Au bout du compte, les plantes ont à peu près toutes accepté leur nouvel environnement. Il faut dire qu’on ne leur a pas laissé le choix : aucun billet retour n’était prévu pour elles.

    Très préoccupée par la préservation du délicat écosystème de sa ferme, elle est patiente, curieuse et sait s'y prendre avec les citoyens lunaires un peu à la marge.
  • Trym, son compagnon à la ferme, le chat parlant. Mange des fois des animaux, ce qui lui pose des problèmes.

  • Sileqi, une petite fille rejetée par ses parents et ses camarades, que l’héroïne prend sous son aile, pour des passages d'une douceur et d'une délicatesse infinie.

Le vent secouait les clochettes blanches, se chargeait d’un parfum d’agrumes et emmêlait les cheveux de la petite. J’ai dû les peigner et les tresser tandis qu’elle essayait de fabriquer un petit panier avec des feuilles. Le soir portait quelque chose de gai et de léger.

  • Mut, la ville lunaire dont dépend la ferme Lalande, dirigée par Strine. Chaque cité sous la Lune est une entité vivante dans le livre.

  • Les amis, Zante, Heiger, des scientifiques (zoologistes ou amis des robots), avec qui elle échange plantes, animaux et conseils.

  • La Lune, avec ses légendes magnifiques, son histoire sanglante et ses habitants sans espoir de retour vers la Terre.

Nous étions encore loin de Grimaldi quand nous sommes passés devant la ruine d’un temple, un sanctuaire shinto voué à Konohana, l’enfant-fleur. Il fut un temps où les premiers Lunaires semaient des temples dans les endroits les plus fantaisistes.

Mon avis

Pendant les premières 100 pages, on a l'impression d'être dans un nouveau genre de science-fiction : de la Hard Sci-fi botanique. C'est très perturbant mais aussi très plaisant. Un peu à la manière d'Un psaume pour les recyclés sauvages et de ses pages sur la cérémonie du thé, le mélange des genres marche.

J’ai écouté ce que l’érable bonsaï avait à me dire à son tour, dans son langage arboricole. Il se plaît sur son balcon venteux. Ses plaies creuses cicatrisent bien, j’ai juste ôté un fil de cuivre qui blessait une branche. Puis je l’ai laissé à son demi-sommeil hivernal, une ultime feuille d’un rouge intense tremblant dans la bise aigre.

Ensuite, le personnage de El-Jarline est un personnage à part de la société lunaire.

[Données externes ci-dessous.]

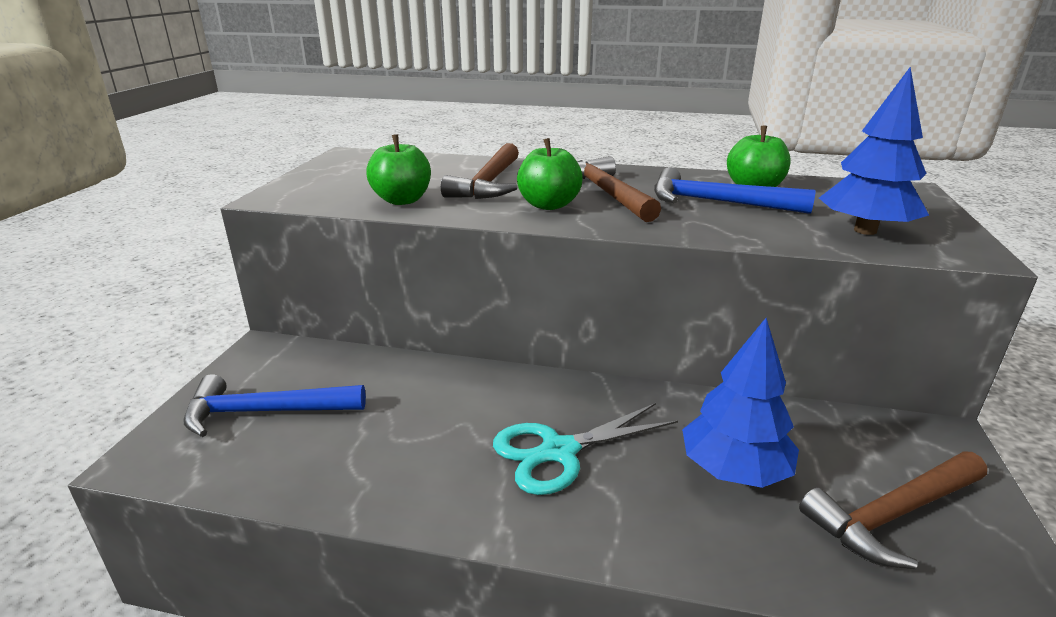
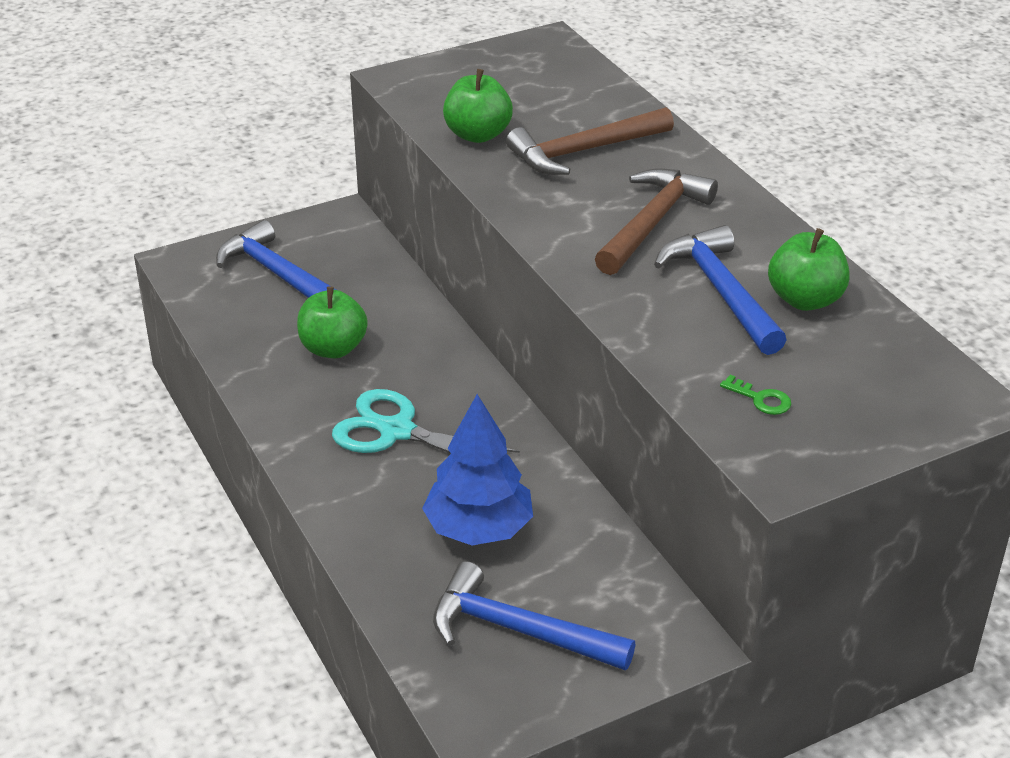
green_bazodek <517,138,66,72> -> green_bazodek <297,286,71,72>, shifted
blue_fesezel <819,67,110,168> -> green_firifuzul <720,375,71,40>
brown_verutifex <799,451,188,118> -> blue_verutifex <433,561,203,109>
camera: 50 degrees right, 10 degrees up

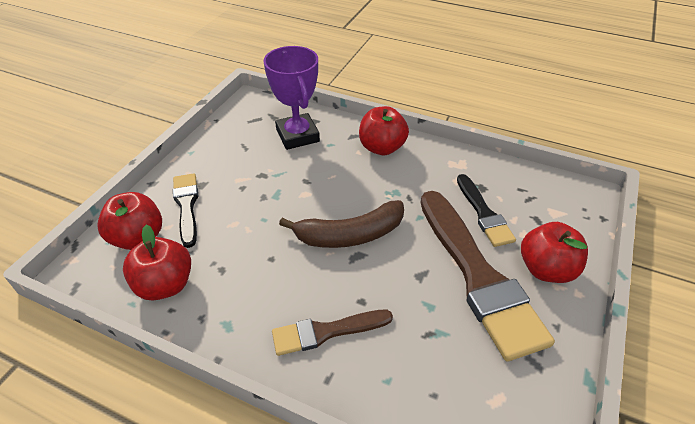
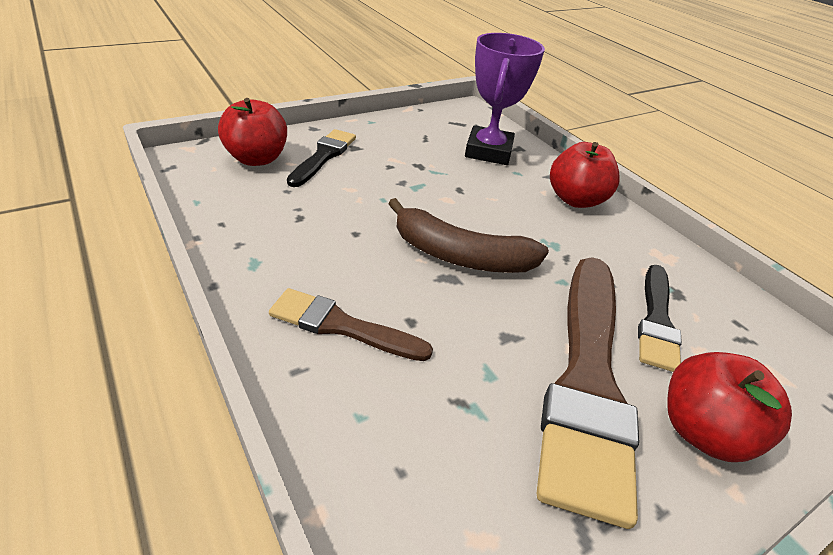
red_bazodek <123,225,68,75> -> none
camera: 30 degrees right, 5 degrees down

Gardienne de la Nature, de la nourriture indispensable à la survie, et d'un passé terrestre déjà si lointain pour des humains sans plus de racines, elle s'humanise peu à peu et ses réflexions alimentent le roman de pensées fortes. Elle passe de "civil servant" fidèle et qualifiée, à une "humaine" qui s'éveille à sa sensibilité et à ses émotions, puis à une enquêtrice obstinée, et le rythme lent du livre rend cette évolution très marquante.

J’ai brusquement compris pourquoi les citoyens de Mut venaient me demander des soins : dans leur esprit, la fermière de la surface, celle qui fait éclore la vie au sein même de la mort, connaît sûrement les secrets de la vie éternelle.

J'ai vu dans la narratrice une humaine un peu autiste pendant les 3/4 du livre. Je n'ai ai eu la confirmation de sa condition qu'en lisant d'autres critiques. J'aurais préféré garder l’ambiguïté, ça aurait fait un bon twist. Mais est-elle vraiment un robot, elle, la seule qui agit rationnellement et cherche à aider ?

Ce qui m'a frappé dans le récit, c'est l'impression de déliquescence des structures humaines de survie, un cliché de SF certes, mais décrit finement. Sans insister, elle est toujours là en arrière-plan, menaçante. L'apathie de la majorité des humains face aux avertissements de l'héroïne est aussi très intrigante.

Mes passages préférés restent les moments avec Sileqi. L'autrice décrit avec une tendresse très touchante la relation entre l’héroïne et l'enfant.

L'énorme référence finale à Clifford Simak est un peu trop évidente, mais peut-être que je l'ai lu le chef d'oeuvre de Simak il y a trop peu de temps. Et l'autrice ne s'en cache de toute façon pas en interview.


⭐⭐⭐⭐ Un excellent roman français de SF, puissant et plein de grâce.